The following patch demonstrates how XWiki addressed this vulnerability by implementing URL sanitization:
'form_token': $services.csrf.token
})
#if ("$!request.xredirect" != '')
- #set ($cancelURL = $request.xredirect)
- #set ($confirmParams.xredirect = $cancelURL)
+ #getSanitizedURLAttributeValue('a','href',$request.xredirect,$doc.getURL(),$cancelURL)
+ ## We don't sanitize those parameters as the sanitation will be handled server side.
+ #set ($confirmParams.xredirect = $request.xredirect)
#end
#set ($confirmURL = $doc.getURL($xcontext.action, $escapetool.url($confirmParams)))
{{html}}
Source: GitHub Commit for XWiki
Detection Methods for CVE-2023-35161
Indicators of Compromise
- Web server access logs containing requests to /AppWithinMinutes/DeleteApplication with xredirect=javascript: patterns
- URL-encoded variations of javascript: protocol in xredirect parameters (e.g., %6a%61%76%61%73%63%72%69%70%74:)

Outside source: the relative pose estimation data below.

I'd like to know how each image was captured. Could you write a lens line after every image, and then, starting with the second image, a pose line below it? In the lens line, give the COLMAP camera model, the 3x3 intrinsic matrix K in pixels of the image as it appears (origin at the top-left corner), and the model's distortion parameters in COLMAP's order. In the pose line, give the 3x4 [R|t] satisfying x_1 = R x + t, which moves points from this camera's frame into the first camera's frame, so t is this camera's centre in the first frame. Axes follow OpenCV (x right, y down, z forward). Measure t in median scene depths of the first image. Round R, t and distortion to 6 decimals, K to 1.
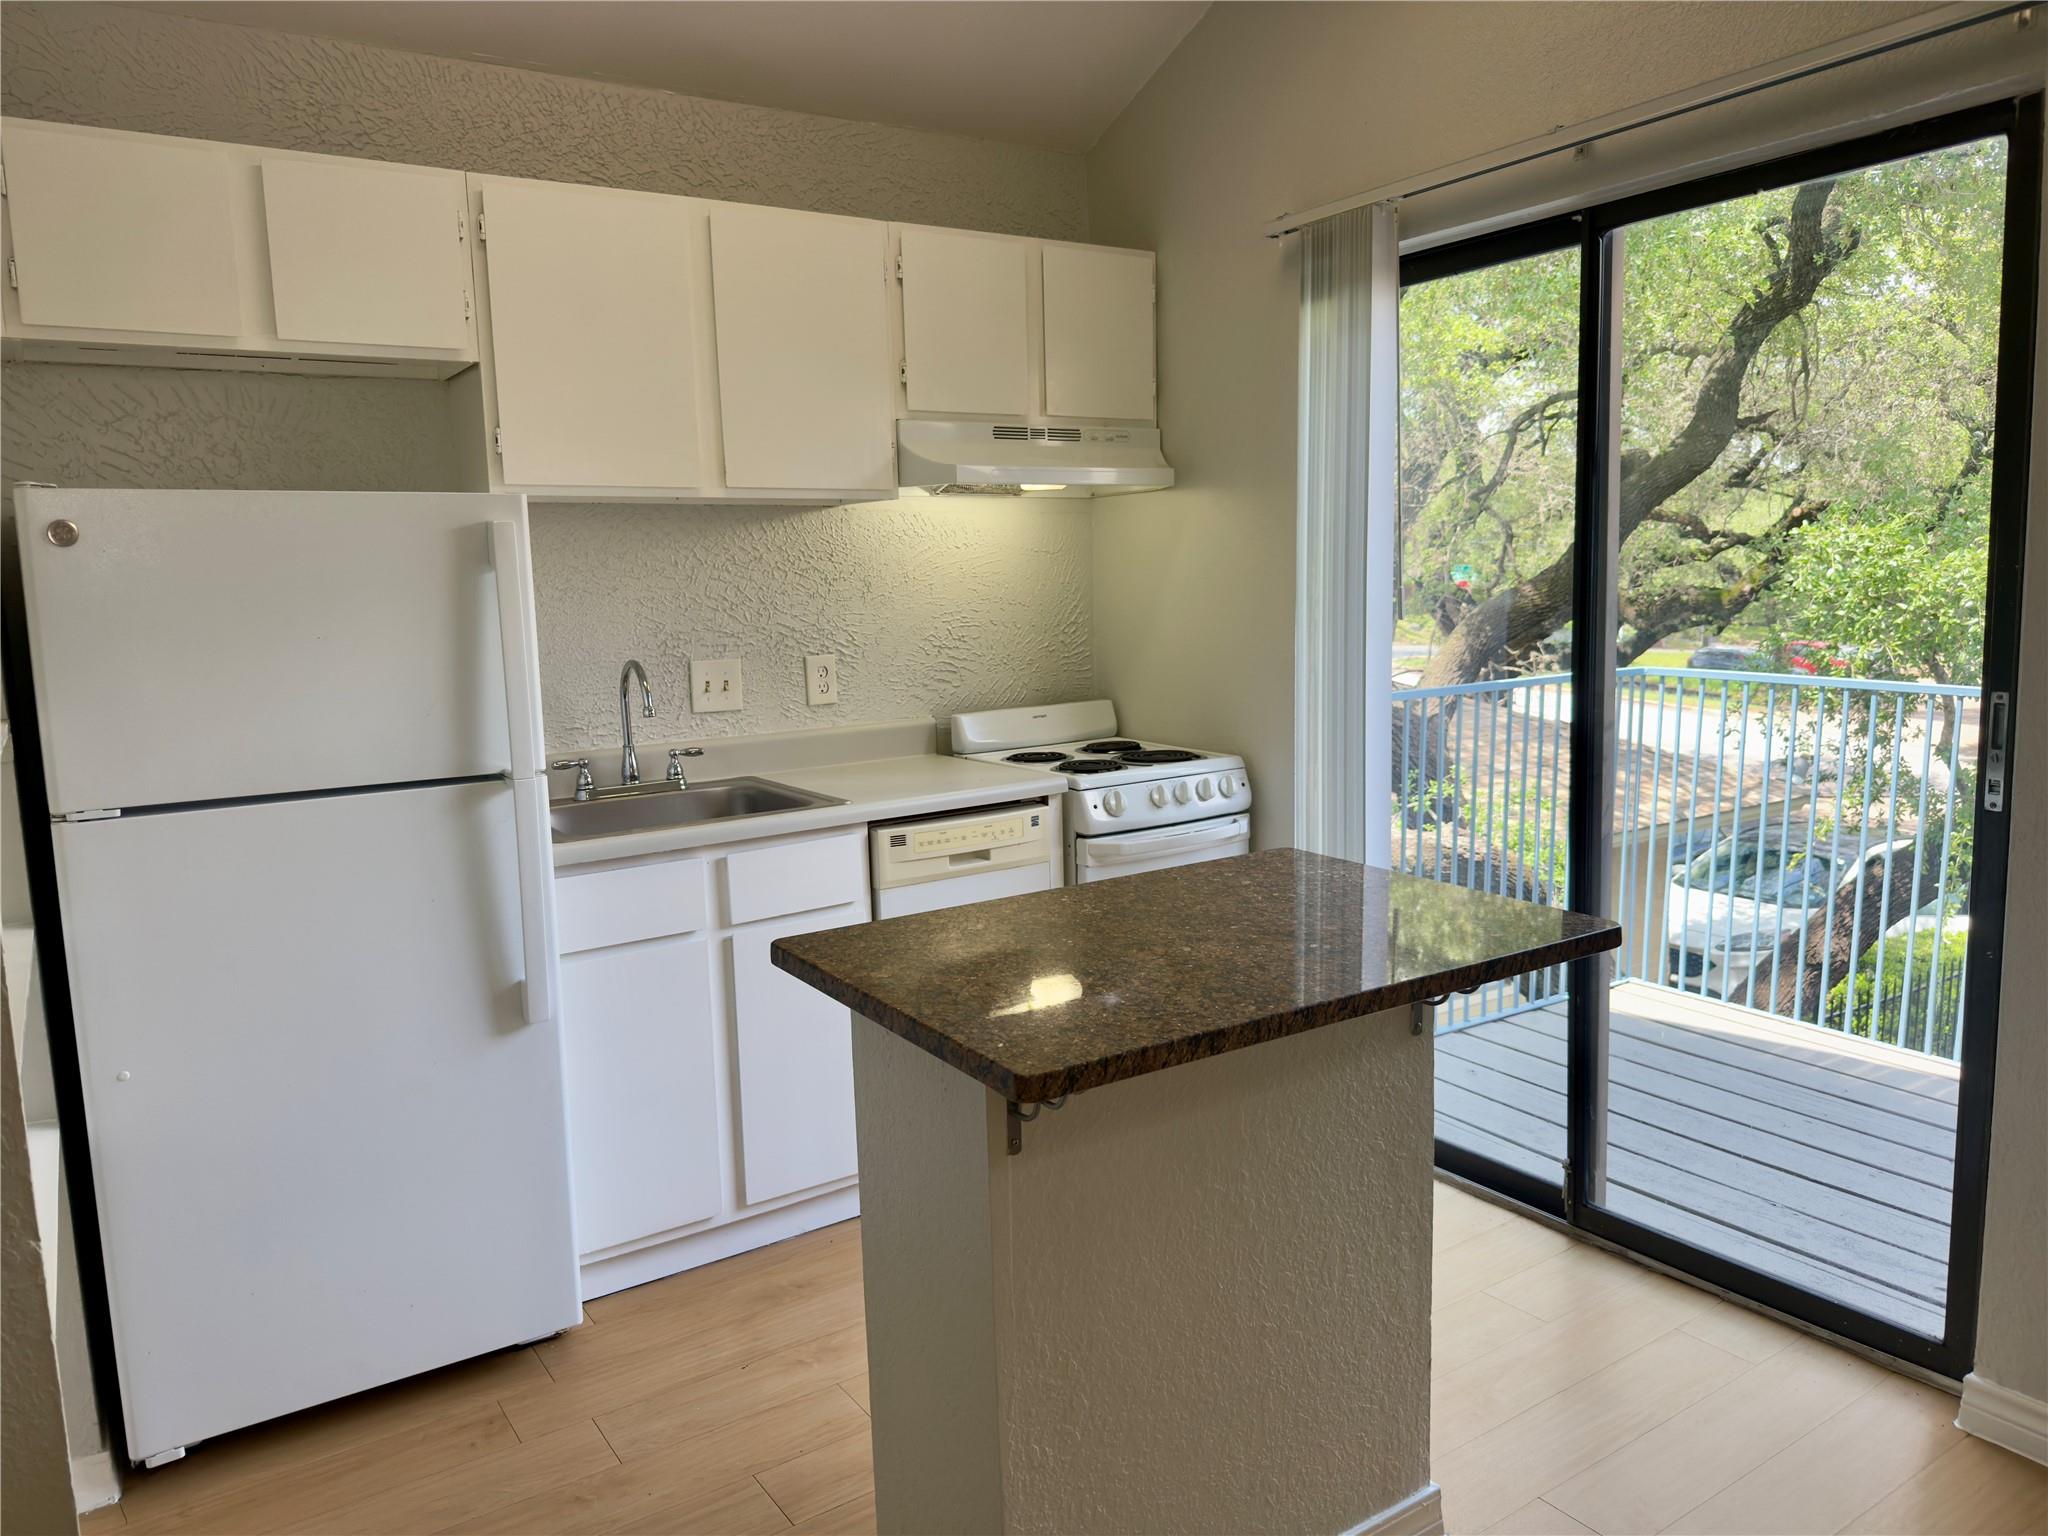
lens RADIAL K [[1496.4, 0, 1001.4], [0, 1496.4, 799.5], [0, 0, 1]] dist [0.104541, -0.213452]
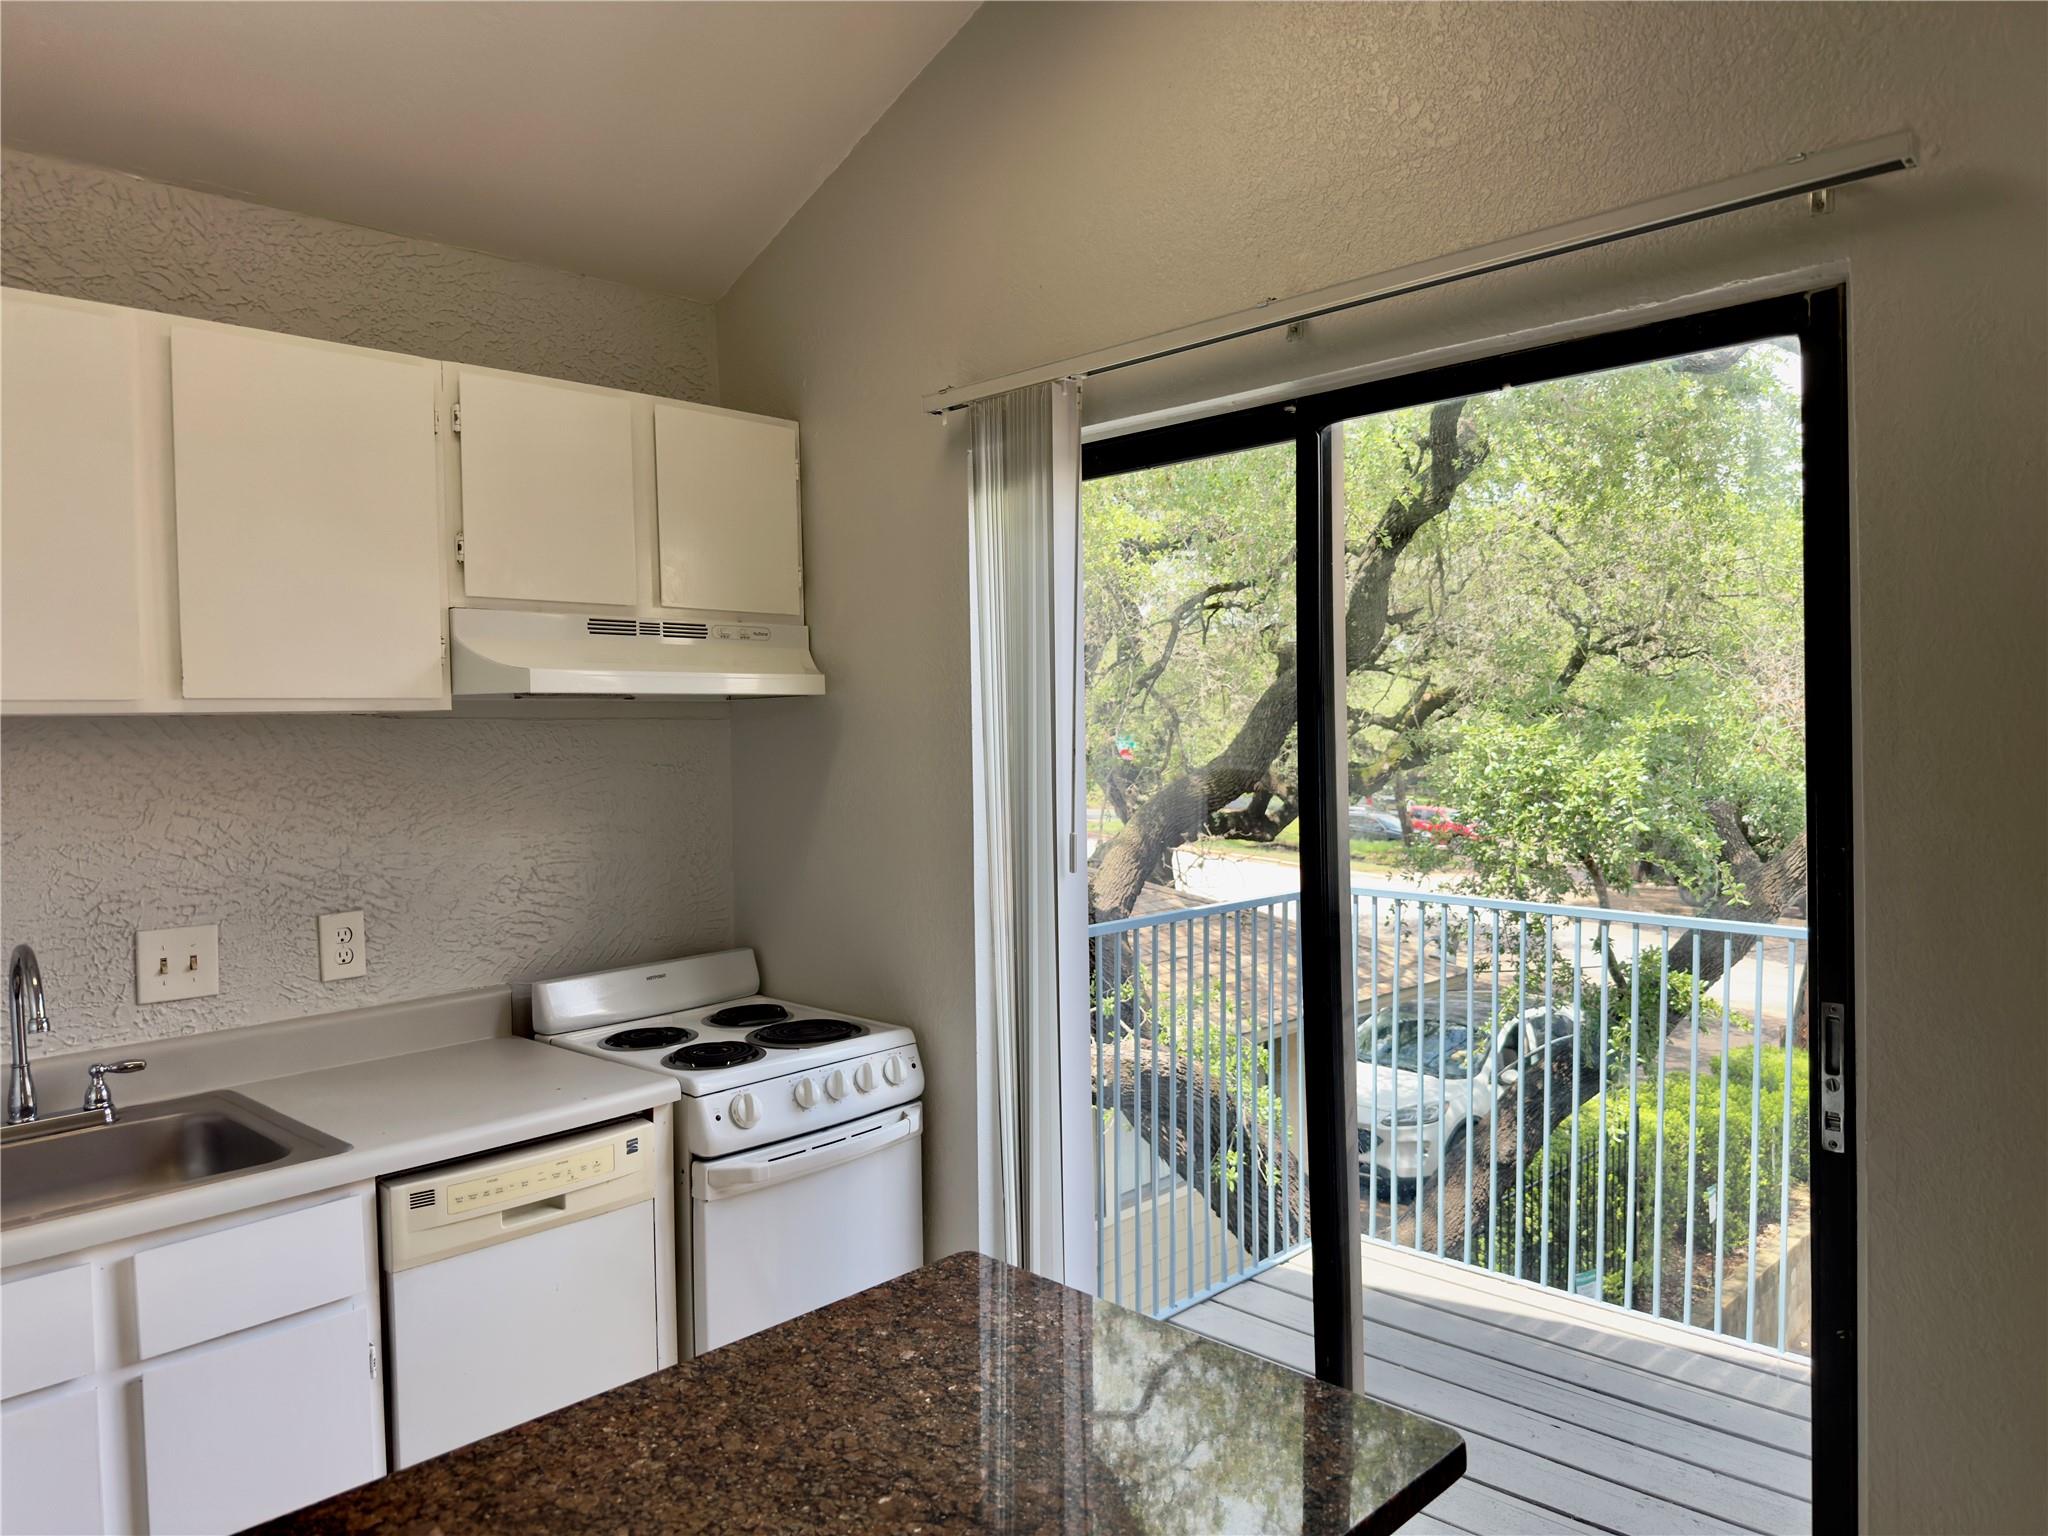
lens RADIAL K [[1472.8, 0, 1024.0], [0, 1472.8, 768.0], [0, 0, 1]] dist [0.020155, -0.049491]
pose [[0.973692, 0.005643, 0.227798, 0.042342], [0.022365, 0.992500, -0.120182, -0.075915], [-0.226767, 0.122114, 0.966263, 0.223164]]
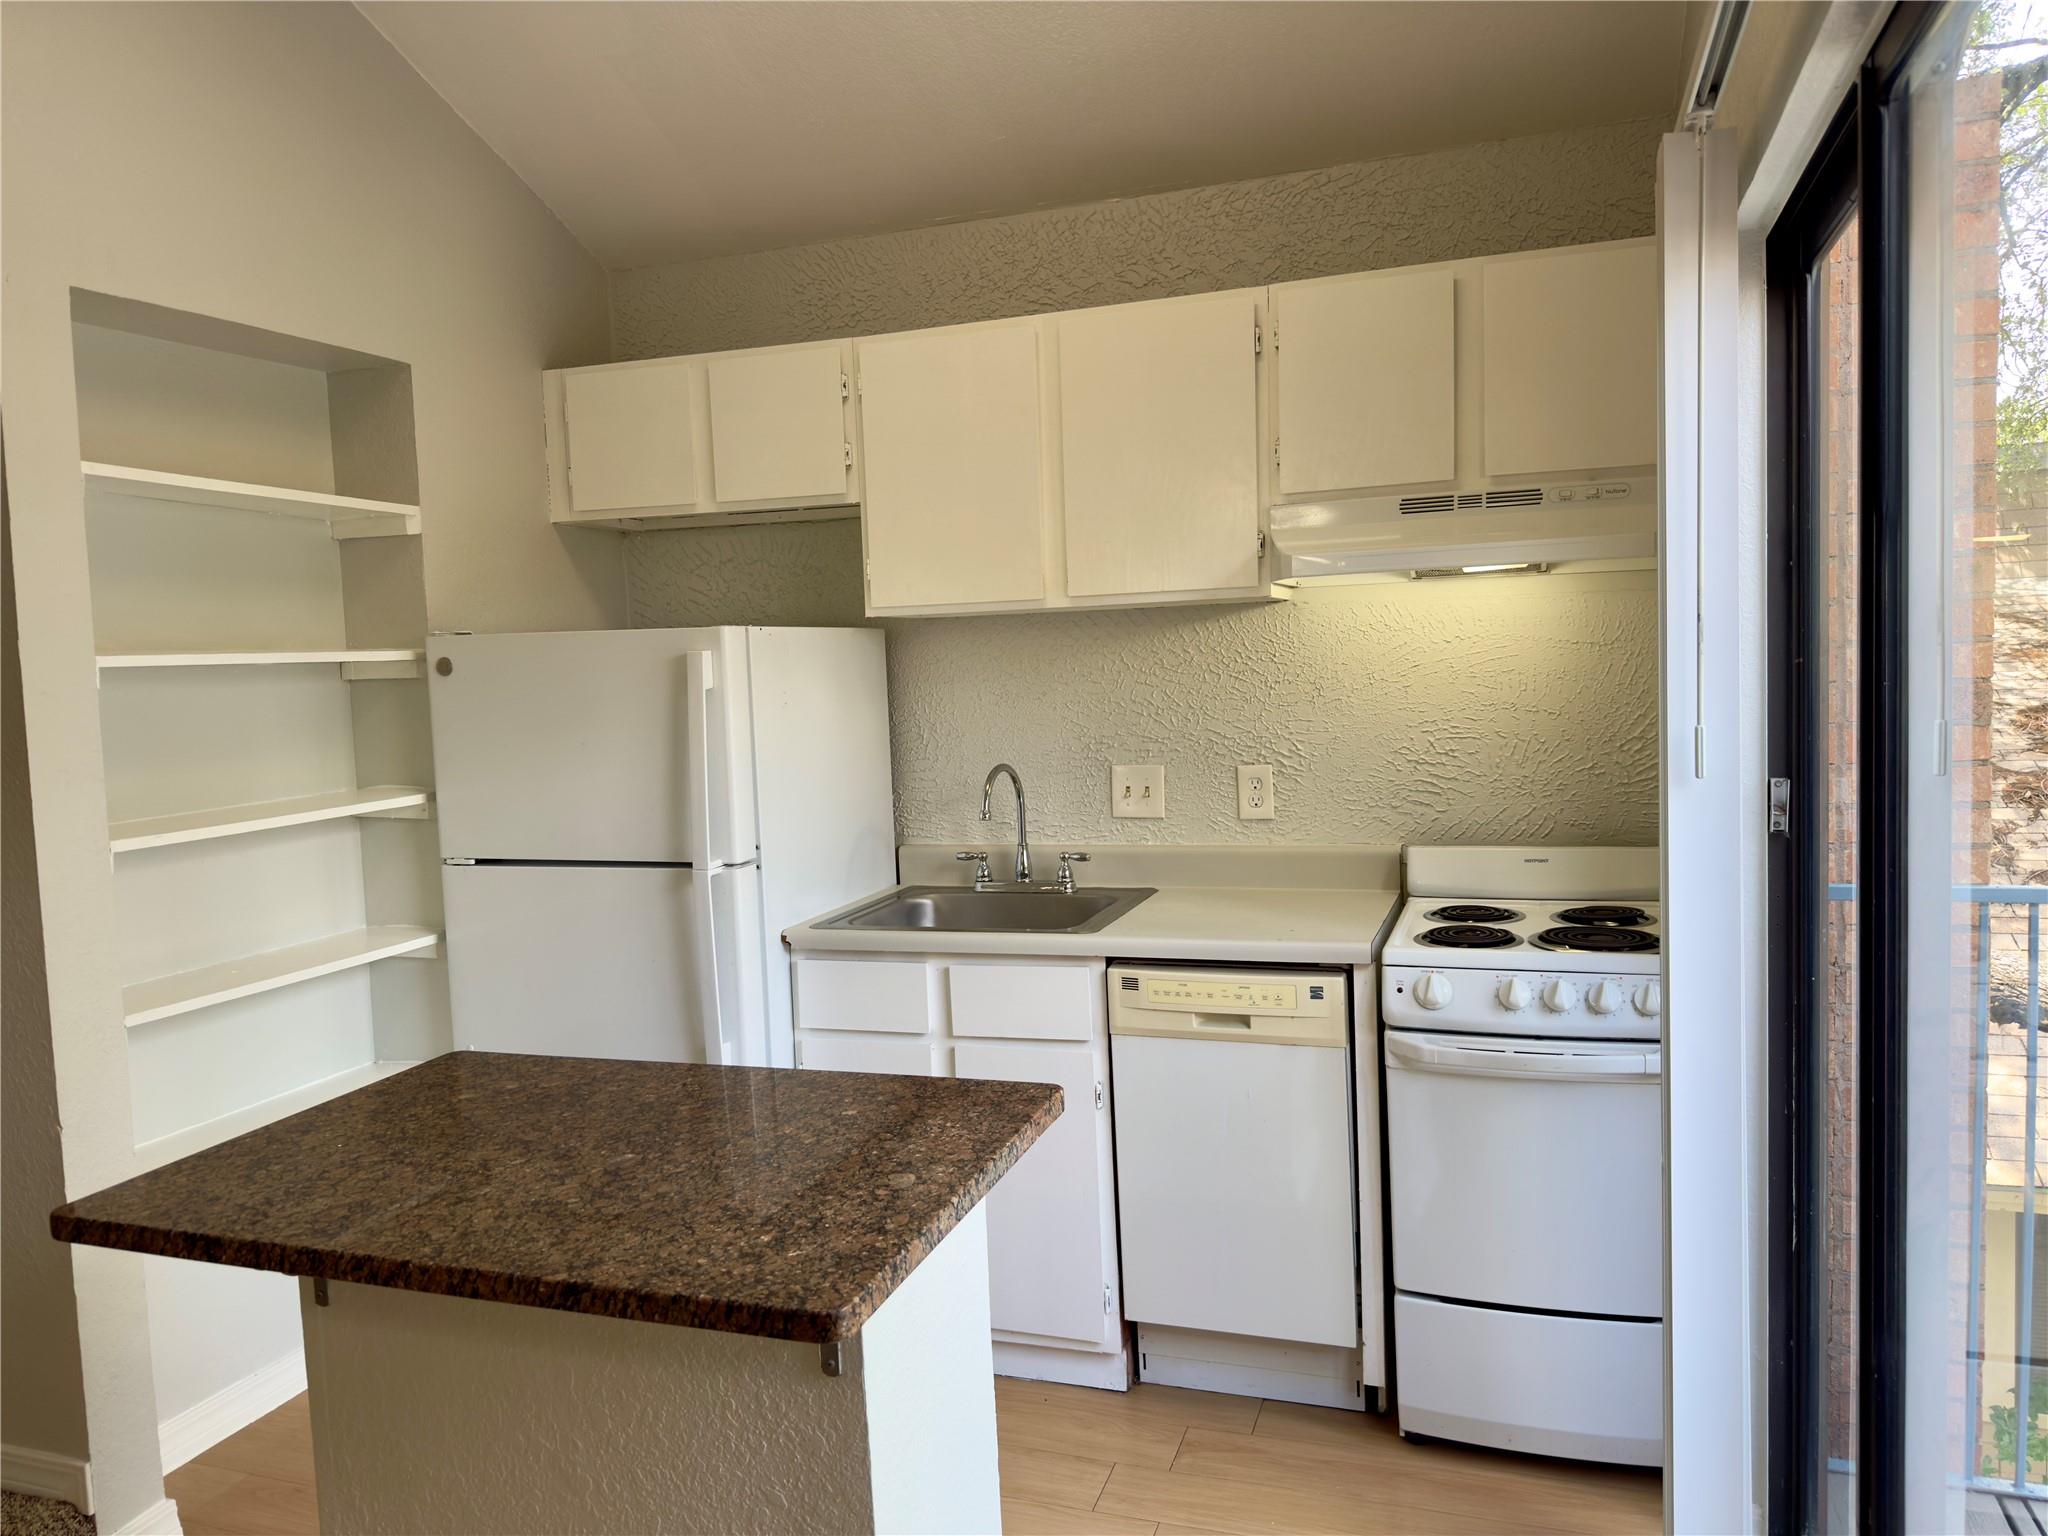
lens RADIAL K [[1450.8, 0, 1011.1], [0, 1450.8, 787.7], [0, 0, 1]] dist [0.072240, -0.079731]
pose [[0.579821, 0.077333, -0.811066, 0.531672], [-0.100595, 0.994663, 0.022924, -0.092578], [0.808510, 0.068298, 0.584506, 0.389337]]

- Unusual outbound connections or data exfiltration following user access to XWiki pages
- Reports from users experiencing unexpected browser behavior or redirects when using XWiki
Detection Strategies
- Implement web application firewall (WAF) rules to detect and block requests containing javascript: in URL parameters
- Configure intrusion detection systems (IDS) to alert on XSS payload patterns targeting XWiki endpoints
- Enable detailed access logging on XWiki servers and monitor for suspicious parameter patterns in the AppWithinMinutes module
- Deploy browser-based XSS auditors and Content Security Policy (CSP) headers to detect and prevent script execution from untrusted sources
Monitoring Recommendations
- Review web server logs regularly for requests to /AppWithinMinutes/DeleteApplication containing suspicious xredirect values
- Monitor security information and event management (SIEM) systems for patterns indicating XSS exploitation attempts
- Establish baseline behavior for XWiki user sessions and alert on anomalous activities that may indicate session compromise
- Implement real-time alerting for any HTTP requests containing javascript: protocol in query parameters
How to Mitigate CVE-2023-35161
Immediate Actions Required
- Upgrade XWiki Platform to version 14.10.5 or 15.1-rc-1 or later immediately
- If immediate patching is not possible, restrict access to the AppWithinMinutes DeleteApplication page
- Implement Content Security Policy (CSP) headers to mitigate the impact of XSS attacks
- Educate users about the risks of clicking on suspicious links, especially those targeting XWiki endpoints
Patch Information
XWiki has released patches addressing this vulnerability. The fix implements proper URL sanitization using the #getSanitizedURLAttributeValue macro to validate redirect URLs before use. Organizations should upgrade to XWiki Platform version 14.10.5 or 15.1-rc-1 or later.
For detailed patch information, refer to:
- GitHub Commit for XWiki
- GitHub Security Advisory GHSA-4xm7
- XWiki Issue XWIKI-20583
- XWiki Issue XWIKI-20614
Workarounds
- Deploy a reverse proxy or WAF rule to filter requests containing javascript: in the xredirect parameter
- Temporarily disable or restrict access to the AppWithinMinutes module until patching is complete
- Implement strict Content Security Policy headers to prevent inline JavaScript execution
# Example Apache configuration to block malicious xredirect parameters
# Add to XWiki virtual host configuration
RewriteEngine On
RewriteCond %{QUERY_STRING} xredirect=.*javascript: [NC]
RewriteRule ^/xwiki/bin/view/AppWithinMinutes/DeleteApplication - [F,L]
Disclaimer: This content was generated using AI. While we strive for accuracy, please verify critical information with official sources.